Elephants walk along the edge of one of the seasonal lakes on World Elephant Day at the Amboseli National Park (365 kilometres southeast of the capital Nairobi) near Oloitiktok in Kajiado East County on August 12, 2020. /AFP/Getty Images.
Kenya has a total of 36,280 savanna elephants, the fourth largest population in the world after Zimbabwe, Botswana, and Tanzania respectively, the government said in a first-ever census report on wildlife released on Monday evening.
Elephants walk along the edge of one of the seasonal lakes on World Elephant Day at the Amboseli National Park (365 kilometres southeast of the capital Nairobi) near Oloitiktok in Kajiado east county on August 12, 2020. /AFP/Getty Images.
The 2021 National Wildlife Census Report conducted by local experts established that the country is also home to 1,739 rhinos among them two northern white rhino species, 897 black rhinos and 840 southern white rhinos.
President Uhuru Kenyatta applauded Kenya’s wildlife conservation agencies led by the Ministry of Tourism and Wildlife, and the Kenya Wildlife Service (KWS) for successful anti-poaching efforts.
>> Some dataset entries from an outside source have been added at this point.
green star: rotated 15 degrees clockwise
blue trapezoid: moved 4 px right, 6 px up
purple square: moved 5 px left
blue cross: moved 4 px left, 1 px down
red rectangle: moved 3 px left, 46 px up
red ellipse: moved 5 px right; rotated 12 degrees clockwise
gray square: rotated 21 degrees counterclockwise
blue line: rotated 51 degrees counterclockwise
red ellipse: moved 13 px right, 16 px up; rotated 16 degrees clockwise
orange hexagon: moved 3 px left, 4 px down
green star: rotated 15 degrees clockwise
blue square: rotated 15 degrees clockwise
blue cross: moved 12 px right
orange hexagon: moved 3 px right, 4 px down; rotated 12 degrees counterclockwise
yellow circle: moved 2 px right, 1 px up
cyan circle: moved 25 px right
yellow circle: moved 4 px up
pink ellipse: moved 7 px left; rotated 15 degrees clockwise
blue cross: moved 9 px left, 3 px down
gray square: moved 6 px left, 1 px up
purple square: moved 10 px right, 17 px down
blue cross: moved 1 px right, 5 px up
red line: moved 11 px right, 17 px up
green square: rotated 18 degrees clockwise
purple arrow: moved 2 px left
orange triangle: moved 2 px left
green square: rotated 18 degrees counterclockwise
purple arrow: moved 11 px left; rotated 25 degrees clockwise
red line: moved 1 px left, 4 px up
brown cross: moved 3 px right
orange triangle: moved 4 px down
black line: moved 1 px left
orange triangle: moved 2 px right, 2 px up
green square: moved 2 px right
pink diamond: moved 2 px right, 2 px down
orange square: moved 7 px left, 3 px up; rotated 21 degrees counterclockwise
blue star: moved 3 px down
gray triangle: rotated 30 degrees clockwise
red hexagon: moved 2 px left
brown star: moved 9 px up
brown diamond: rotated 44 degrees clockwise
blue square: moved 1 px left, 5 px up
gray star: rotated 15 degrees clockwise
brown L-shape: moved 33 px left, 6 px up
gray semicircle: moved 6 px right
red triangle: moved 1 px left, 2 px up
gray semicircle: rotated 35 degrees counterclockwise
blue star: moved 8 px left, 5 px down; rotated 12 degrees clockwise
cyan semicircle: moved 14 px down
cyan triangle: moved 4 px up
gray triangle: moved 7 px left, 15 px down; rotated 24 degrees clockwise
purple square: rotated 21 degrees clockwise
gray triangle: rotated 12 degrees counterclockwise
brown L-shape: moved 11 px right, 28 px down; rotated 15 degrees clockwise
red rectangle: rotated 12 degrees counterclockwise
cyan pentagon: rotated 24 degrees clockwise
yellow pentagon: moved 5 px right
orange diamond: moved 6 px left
“The reduction in losses in terms of elephants, rhinos and other endangered species is because of the great work that KWS, its officers and men are doing to ensure that the (wildlife) heritage is protected,” he said in a statement released by the presidency.
He said the government was now better equipped to plan its wildlife conservation interventions and tasked the Ministry of Tourism to transform recommendations in the report into policies and programs. He also called for the adoption of the proposal to carry out the wildlife census every three years.
Cabinet Secretary of Ministry of Tourism Najib Balalasaid the government had made tremendous progress on the issue of poaching and was now moving toward resolving the human-wildlife conflict challenge which he said was not getting adequate global attention.